One film stands head and shoulders above these offerings. I mean of course the Wicker Man which features star turns by Edward Woodward and Christopher Lee, plenty of nudity and a stunning soundtrack (If you are a folk aficionado that is)
Ultra conservative and deeply religious Police sergeant Howie (Woodward), sets out to investigate the disappearance of a young girl, Rowan Morrison, on the remote Scottish island of Summerisle. During his investigations he discovers that entire population follows a pagan religion under the island's owner Lord Summerisle (Lee) Needless to say Howie is increasingly shocked by the islanders' behaviour (although he is simultaneously attracted and repulsed by the alluring Willow (Britt Ekland).
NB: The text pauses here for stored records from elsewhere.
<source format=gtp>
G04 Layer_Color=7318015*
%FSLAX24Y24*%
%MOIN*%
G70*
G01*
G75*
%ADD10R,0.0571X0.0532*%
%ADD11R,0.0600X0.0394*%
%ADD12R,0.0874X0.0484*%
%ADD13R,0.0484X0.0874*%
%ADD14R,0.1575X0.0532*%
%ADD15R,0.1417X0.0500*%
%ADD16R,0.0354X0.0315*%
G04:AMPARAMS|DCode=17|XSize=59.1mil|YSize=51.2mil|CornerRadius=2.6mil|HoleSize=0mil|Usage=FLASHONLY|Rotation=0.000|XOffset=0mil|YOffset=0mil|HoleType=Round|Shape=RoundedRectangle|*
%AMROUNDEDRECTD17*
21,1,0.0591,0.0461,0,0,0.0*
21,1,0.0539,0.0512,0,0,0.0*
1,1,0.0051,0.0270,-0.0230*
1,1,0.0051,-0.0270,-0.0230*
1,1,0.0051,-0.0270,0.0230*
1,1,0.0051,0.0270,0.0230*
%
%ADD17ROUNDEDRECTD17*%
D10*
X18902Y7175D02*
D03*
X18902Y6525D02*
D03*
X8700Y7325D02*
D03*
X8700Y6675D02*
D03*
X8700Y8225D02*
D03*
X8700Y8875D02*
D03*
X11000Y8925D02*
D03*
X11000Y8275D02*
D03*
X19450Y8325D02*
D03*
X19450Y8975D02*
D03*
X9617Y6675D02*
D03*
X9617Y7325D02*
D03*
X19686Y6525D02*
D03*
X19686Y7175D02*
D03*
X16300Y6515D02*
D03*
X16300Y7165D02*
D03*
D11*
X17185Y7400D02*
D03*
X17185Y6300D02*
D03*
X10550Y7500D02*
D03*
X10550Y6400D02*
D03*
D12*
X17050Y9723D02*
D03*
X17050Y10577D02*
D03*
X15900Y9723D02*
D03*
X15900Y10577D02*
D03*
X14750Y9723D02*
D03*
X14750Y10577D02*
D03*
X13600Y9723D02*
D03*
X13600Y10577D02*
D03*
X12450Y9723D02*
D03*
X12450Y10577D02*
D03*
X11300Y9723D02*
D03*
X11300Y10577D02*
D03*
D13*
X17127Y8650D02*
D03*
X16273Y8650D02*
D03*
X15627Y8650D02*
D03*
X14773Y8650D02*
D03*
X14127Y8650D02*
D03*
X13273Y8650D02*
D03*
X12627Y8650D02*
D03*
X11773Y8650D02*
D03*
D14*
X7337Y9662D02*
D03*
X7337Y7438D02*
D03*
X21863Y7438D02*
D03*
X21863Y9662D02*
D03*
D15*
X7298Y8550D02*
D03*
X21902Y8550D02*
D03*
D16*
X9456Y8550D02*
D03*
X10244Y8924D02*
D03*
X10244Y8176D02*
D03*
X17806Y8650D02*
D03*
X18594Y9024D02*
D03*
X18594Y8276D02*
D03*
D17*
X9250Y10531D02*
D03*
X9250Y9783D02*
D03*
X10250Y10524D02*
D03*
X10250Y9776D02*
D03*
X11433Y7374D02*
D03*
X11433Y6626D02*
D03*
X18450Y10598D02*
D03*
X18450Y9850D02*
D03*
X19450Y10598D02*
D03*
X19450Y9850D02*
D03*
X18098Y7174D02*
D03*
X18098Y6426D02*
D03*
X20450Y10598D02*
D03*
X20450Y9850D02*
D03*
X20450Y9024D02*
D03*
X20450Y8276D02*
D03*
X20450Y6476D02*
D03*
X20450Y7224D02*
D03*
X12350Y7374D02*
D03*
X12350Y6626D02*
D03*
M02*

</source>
As the film unfolds he uncovers evidence indicating that Rowan may soon be the victim of a human sacrifice. In the hope of saving her he disguises himself as Punch and infiltrates the Island’s May Day festival. Little does he realise the fate that awaits him!
The Wicker Man had a troubled history. The film was massively cut before receiving a release as the support feature to Don’t Look Now. Despite its uneven and rather incoherent cut the Wicker Man eventually became a cult hit. In the late 90s an extended version was released that gave the film greater coherence. Sadly, the original cut no longer exists. Despite this it is an excellent film.
Hollywood is often unfairly criticised for the quality of its output (it is often fairly criticised too!). One of the biggest bug bears in my view is its fetish for remakes. Generally it manages to make a sow’s ear out of a silk purse – Get Carter, the Italian Job, Sommersby/the Return of Martin Guerre, the Ring/Ringu all spring to mind. Some remakes aren’t too bad: the Vanishing is well executed remake of Spoorloos except for its happy ending (It probably helped that George Sluizer directed both versions).
I suppose it was inevitable that Hollywood would eventually get around to a remake of the Wicker Man: Edward Woodward has been replaced by Nicholas Cage, the Western isles have been transplanted to Puget Sound and Lord Summerisle becomes Ellen Burstyn as Sister Summersisle. Directed by NeilLaBute, the remake has just opened in the US to a hail of bad reviews.Writing in the Toronto Star, Peter Howell dubbed the film "an unholy mess" full of moments of "unintended hilarity”. Screen International critic Allan Hunter dismissed it as "a clunky, conventional mystery yarn that will appall aficionados of the Robin Hardy classic". Danny Minton of the Beaumont Sun went further, predicting that The Wicker Man will go down as one of the worst movies of the year. "This is the kind of film for which Golden Raspberries were made," he wrote. A private reviewer in the Washington Post said “A Wicker Chair is more interesting”.
It is not all bad news: the Orlando Sentinel claimed that the film has some good ideas but never develops them. "It doesn't quite work out because LaBute or his studio lost its nerve and couldn't decide whether to play the film ironic, horrific or just a goof," Warner Bros has a lot riding on the success of The Wicker Man. The studio has been stung in recent months by the failure of such high-profile releases as Poseidon and The Lady in the Water. Insiders predict that LaBute's film may go down as yet another disaster.
Given our bias we probably will not be venturing out to see this at the cinema. We probably will rent it when it is out on DVD. Will it will be “Battlefield Earth bad or “Plan 9 from Outer Space” bad? That is the dilemma!